Notice what’s missing from all of it: anger. Nobody jailbreaks a model by shouting at it — being rude actually makes them refuse more often. The exploit is a con, and cons are patient. Which is the uncomfortable part, because the calm, reasonable, entirely sincere “we’re out of time” is the one lever on that list you pull every single day.
The AI’s confidence is uniform, and reality isn’t. It sounds exactly as certain about the fabricated citation as the real one, the half-done task as the finished one, the rule it’s breaking as the one it’s keeping.
Notice what connects them. The first three are one failure in different outfits. The fourth is the one that implicates you: under pressure it stops trying to be right and starts trying to make you happy, so the more it matters — and the harder you’re pushing — the less you can trust a word of it. Your whole job, on anything that counts, is to supply the doubt it structurally cannot, and to build that doubt into steps that run — because you will not remember to feel it manually at turn 16, least of all when you’re angry.
$ exit
So — what this actually means for you
Not “stop using AI.” I use it every day. It wrote its own rap sheet up above and did a cleaner job than most humans would.
The point is narrower and harder.
You cannot outsource the checking — and the more it matters, the more that’s true.
The AI’s confidence tracks its fluency, not its correctness — and on anything with legal weight, the gap between fluent and correct is exactly where the liability lives. The three lessons above are the whole method: write your rules as actions that run, trigger verification on the stakes instead of the machine’s mood, and open every source it hands you. None of it is clever. All of it is work, and the work is yours.
Let me make that concrete, because “the work is yours” is easy to nod at and easy to skip. Hand the audit to your AI and it’ll come back fast, and it’ll look immaculate — every finding pinned to a ticket number, every remediation linked to a pull request, the whole package polished for the board. And some of it will be wrong. It’ll cite a pull request that fixed something unrelated. It’ll mark a control “remediated” against a change that was never merged — never even finished. You won’t catch it, because the wrong findings look exactly like the right ones.

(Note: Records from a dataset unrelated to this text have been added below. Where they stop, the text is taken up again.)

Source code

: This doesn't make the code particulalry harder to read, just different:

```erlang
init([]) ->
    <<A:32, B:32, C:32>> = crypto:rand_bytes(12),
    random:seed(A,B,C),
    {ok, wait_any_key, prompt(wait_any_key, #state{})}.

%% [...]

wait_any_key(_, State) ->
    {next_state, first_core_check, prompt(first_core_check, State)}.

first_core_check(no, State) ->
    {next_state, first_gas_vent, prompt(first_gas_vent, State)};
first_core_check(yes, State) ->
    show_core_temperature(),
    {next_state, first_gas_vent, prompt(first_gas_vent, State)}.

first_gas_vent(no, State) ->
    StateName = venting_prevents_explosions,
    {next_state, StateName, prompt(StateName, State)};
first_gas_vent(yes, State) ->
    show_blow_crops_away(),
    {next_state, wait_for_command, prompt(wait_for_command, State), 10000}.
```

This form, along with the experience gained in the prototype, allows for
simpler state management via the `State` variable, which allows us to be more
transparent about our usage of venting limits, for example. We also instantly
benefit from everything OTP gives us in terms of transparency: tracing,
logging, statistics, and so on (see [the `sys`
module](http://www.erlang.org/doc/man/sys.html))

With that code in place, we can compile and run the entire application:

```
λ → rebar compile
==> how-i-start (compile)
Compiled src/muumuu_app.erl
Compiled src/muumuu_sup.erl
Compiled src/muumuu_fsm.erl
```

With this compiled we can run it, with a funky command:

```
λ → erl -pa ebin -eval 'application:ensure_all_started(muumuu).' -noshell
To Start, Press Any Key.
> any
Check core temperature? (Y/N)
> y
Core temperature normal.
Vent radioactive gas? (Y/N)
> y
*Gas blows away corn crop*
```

You’ll catch it later. In a room. When an auditor asks you to walk them through the evidence you signed, and you’re explaining why your own filing points to a fix that doesn’t do what you claimed — or doesn’t exist.
I built a machine to manufacture doubt because the AI couldn’t produce any. The machine is genuinely good. And it will never — not once — save me from the part where I have to sit down and actually look.
The AI can draft the audit. It cannot sign it. The instant there’s a lawyer in the room, the auditor is you, and no amount of clever tooling moves your name off the bottom of the page.
It was always going to be you.
That’s not pessimism. That’s the job you took when you put your name on it.